State offers to help fund local match for Baton Rouge drainage projects

    The state has offered to assist the city-parish in securing a local match to help fund five badly needed drainage projects in East Baton Rouge Parish, according to the governor’s office. 

    Specifically, the state is considering tapping into monies from capital outlay and the ending year fund balance, the governor’s office says, expecting to secure the necessary dollars next legislative session. It’s going to serve as a major point of discussion next week, during a planned meeting between Gov. John Bel Edwards, Mayor Sharon Weston Broome and U.S. Rep. Garret Graves. 

    Ultimately, the city-parish needs a $65 million local match to improve five key drainage canals, including Bayou Fountain, Jones Creek, Beaver Bayou, Blackwater Bayou and Ward’s Creek. Local officials previously told Daily Report the U.S. Army Corps of Engineers made $25 million available, which Baton Rouge would have to repay over a 30-year period—and even if that shakes out, some $40 million is still needed upfront.

    “I’m optimistic that we’re close to a resolution,” Broome said Tuesday, declining to discuss the likelihood of using state monies before she meets with the governor and congressman. 

    Asked why the city-parish would want the state to help with a local matter, Broome fended off criticisms, stressing the flood control effort’s high cost and urgent need. Moreover, Baton Rouge doesn’t have enough excess funds to put toward the hefty local match. While some money could technically be pulled out of its so-called “unassigned fund,” officials say it’s risky because it could nearly deplete local reserves.

    “My goal, from a fiscal point of view, is to come up with a better process for how we can have the money secured—first that $40 million we need upfront, and then have a path forward for the $25 million that does not incur a burden on our citizens,” she said.

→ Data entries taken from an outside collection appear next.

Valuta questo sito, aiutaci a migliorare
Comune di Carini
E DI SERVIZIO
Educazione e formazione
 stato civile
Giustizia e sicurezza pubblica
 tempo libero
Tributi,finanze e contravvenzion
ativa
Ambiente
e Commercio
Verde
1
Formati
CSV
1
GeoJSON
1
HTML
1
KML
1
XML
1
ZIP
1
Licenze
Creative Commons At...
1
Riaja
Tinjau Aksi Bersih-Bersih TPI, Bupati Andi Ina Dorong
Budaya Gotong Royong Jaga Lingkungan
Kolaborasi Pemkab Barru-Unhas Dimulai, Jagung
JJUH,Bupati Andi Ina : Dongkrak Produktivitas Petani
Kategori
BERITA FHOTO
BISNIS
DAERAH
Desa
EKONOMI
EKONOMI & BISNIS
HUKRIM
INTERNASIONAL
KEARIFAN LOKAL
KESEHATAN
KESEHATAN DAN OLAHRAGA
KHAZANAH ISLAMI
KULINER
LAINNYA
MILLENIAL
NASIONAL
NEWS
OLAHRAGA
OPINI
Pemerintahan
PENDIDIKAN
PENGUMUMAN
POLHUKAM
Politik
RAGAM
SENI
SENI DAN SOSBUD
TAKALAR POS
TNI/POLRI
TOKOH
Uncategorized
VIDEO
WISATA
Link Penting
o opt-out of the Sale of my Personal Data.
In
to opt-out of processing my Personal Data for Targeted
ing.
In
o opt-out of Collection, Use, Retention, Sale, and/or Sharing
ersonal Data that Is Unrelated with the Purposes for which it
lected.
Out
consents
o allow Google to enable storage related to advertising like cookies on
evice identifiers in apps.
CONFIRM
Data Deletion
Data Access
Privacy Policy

    Meanwhile, Graves said Tuesday he’s examining ways to potentially lower the $65 million price tag, including using value engineering to determine by how much the project’s footprint can shrink.

    “Oftentimes, engineers will say, ‘OK, we need a 200-foot right of way,’ but when you actually look at the design of the project, 150 feet may be fine,” Graves said. “By reducing the scope of the project, you’re reducing the real estate acquisition, which reduces the cost. We want to make sure we’re only buying what we need to buy because these are, in many cases, people’s backyards.”